→ Stored data
• • • • • • •

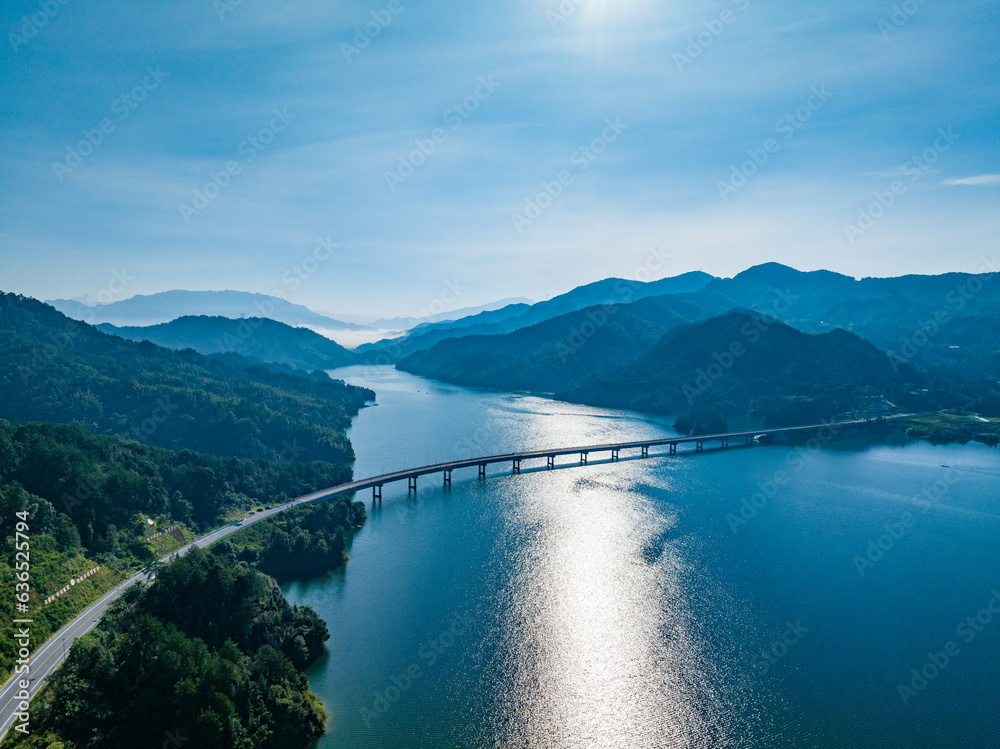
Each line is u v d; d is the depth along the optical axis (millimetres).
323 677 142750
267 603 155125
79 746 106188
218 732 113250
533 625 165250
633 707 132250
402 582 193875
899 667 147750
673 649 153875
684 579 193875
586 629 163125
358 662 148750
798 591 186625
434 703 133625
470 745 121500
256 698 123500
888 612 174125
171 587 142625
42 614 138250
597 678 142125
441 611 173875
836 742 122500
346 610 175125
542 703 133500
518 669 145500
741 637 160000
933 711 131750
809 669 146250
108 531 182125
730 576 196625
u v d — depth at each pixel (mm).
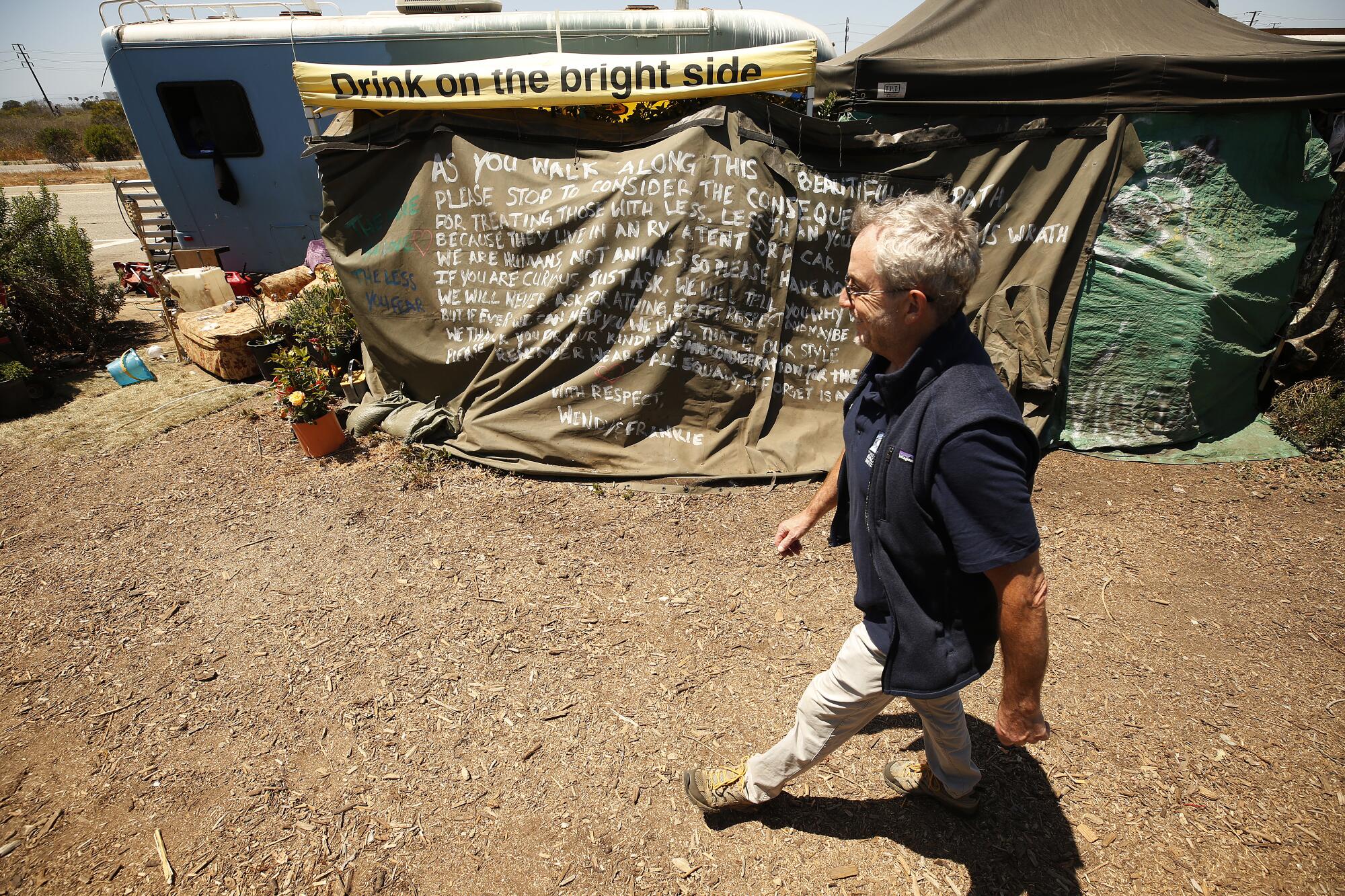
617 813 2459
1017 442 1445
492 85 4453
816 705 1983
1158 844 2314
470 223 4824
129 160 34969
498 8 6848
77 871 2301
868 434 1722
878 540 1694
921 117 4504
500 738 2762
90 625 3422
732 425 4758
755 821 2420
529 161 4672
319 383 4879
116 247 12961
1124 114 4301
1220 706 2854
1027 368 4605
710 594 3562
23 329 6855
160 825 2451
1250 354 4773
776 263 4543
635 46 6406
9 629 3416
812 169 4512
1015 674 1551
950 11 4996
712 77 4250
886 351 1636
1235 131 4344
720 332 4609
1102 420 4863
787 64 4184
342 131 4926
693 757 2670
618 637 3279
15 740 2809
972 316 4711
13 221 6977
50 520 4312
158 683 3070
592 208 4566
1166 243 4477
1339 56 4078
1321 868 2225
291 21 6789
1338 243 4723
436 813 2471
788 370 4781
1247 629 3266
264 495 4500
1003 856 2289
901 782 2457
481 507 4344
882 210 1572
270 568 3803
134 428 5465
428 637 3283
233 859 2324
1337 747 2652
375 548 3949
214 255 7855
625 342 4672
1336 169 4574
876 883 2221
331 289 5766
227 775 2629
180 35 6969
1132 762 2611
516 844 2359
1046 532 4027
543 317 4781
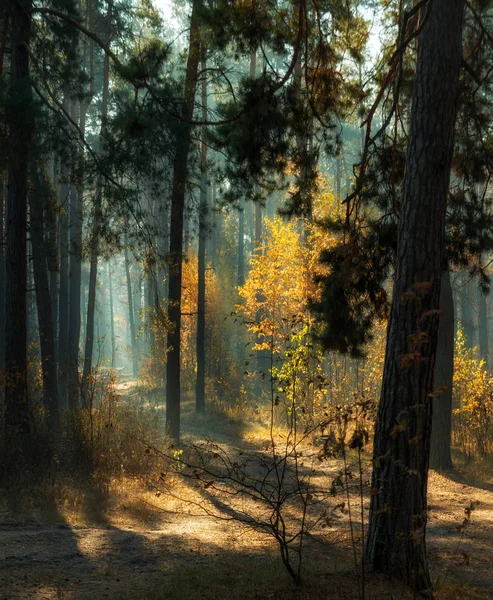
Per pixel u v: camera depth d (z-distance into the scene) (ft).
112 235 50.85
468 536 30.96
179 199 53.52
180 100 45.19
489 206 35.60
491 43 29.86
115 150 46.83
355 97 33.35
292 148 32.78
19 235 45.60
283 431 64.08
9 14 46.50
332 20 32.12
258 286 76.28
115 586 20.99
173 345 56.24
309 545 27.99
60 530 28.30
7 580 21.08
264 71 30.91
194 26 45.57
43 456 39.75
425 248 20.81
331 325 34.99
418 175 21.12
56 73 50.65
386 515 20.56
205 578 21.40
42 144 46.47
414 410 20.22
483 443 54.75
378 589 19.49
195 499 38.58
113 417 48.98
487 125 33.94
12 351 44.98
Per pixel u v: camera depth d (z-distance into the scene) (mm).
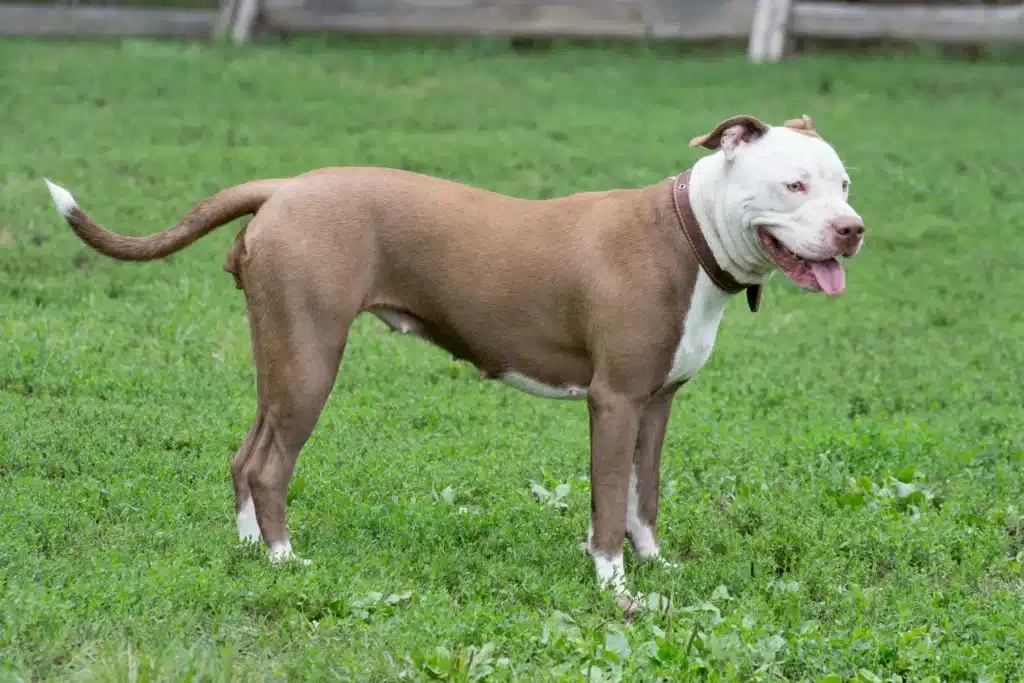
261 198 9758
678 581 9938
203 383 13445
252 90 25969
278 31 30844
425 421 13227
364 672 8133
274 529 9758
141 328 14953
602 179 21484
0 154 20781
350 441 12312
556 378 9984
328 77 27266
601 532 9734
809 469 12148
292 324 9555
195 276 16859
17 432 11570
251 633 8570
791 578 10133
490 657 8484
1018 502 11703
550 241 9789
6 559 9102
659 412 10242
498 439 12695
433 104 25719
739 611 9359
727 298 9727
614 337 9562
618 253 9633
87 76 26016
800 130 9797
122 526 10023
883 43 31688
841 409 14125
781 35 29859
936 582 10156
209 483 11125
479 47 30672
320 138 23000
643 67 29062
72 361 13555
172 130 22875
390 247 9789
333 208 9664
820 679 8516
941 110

• • • • • • •

→ What this task involves
Identify every line above with the string "into" in it. Copy those lines.

→ Response area
Per pixel u v: camera depth d (z-distance into the scene) (ft).
Per pixel u v: camera depth d (z-distance into the scene) (mm).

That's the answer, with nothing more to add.